(begin)

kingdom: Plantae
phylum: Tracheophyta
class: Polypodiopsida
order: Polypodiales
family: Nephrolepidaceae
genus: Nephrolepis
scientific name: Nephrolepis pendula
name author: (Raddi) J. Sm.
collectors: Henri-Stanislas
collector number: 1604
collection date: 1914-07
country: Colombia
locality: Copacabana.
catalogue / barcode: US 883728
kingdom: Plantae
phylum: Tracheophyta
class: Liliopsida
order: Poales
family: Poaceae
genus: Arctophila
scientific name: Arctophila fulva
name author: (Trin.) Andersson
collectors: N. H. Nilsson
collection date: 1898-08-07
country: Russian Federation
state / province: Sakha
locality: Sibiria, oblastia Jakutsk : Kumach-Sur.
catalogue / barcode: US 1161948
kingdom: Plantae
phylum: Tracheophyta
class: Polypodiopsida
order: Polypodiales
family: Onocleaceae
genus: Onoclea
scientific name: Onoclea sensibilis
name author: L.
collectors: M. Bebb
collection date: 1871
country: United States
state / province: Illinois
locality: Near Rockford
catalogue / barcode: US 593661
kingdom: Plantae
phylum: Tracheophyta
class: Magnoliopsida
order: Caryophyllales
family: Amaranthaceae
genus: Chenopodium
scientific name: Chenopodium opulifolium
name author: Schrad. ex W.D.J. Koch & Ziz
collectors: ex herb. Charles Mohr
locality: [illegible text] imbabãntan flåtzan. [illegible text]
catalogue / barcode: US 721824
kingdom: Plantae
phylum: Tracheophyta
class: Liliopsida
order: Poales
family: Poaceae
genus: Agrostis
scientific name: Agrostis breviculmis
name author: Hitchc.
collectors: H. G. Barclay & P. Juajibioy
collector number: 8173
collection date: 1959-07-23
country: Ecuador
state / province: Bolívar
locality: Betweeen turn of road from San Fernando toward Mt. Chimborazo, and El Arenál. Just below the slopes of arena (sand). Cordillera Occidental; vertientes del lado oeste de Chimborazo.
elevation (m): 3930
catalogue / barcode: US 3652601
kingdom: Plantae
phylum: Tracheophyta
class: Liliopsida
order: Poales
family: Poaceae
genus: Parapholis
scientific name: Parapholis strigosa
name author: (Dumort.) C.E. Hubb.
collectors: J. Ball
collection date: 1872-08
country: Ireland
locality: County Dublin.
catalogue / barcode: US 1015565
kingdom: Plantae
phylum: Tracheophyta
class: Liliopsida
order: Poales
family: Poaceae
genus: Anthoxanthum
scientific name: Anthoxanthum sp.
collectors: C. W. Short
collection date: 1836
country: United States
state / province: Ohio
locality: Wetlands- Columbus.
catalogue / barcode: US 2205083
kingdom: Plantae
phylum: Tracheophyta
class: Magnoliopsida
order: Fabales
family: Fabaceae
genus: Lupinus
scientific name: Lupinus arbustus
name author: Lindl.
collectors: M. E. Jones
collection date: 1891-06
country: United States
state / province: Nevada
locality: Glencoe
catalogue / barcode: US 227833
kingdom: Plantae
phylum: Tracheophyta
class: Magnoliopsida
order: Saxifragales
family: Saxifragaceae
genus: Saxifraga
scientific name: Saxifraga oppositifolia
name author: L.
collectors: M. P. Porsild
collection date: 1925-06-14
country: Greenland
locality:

(end)

- _Exercise aim_: Which lines of the listing above contain the string "number"? Show each of them in full.

- _The answer_:
collector number: 1604
collector number: 8173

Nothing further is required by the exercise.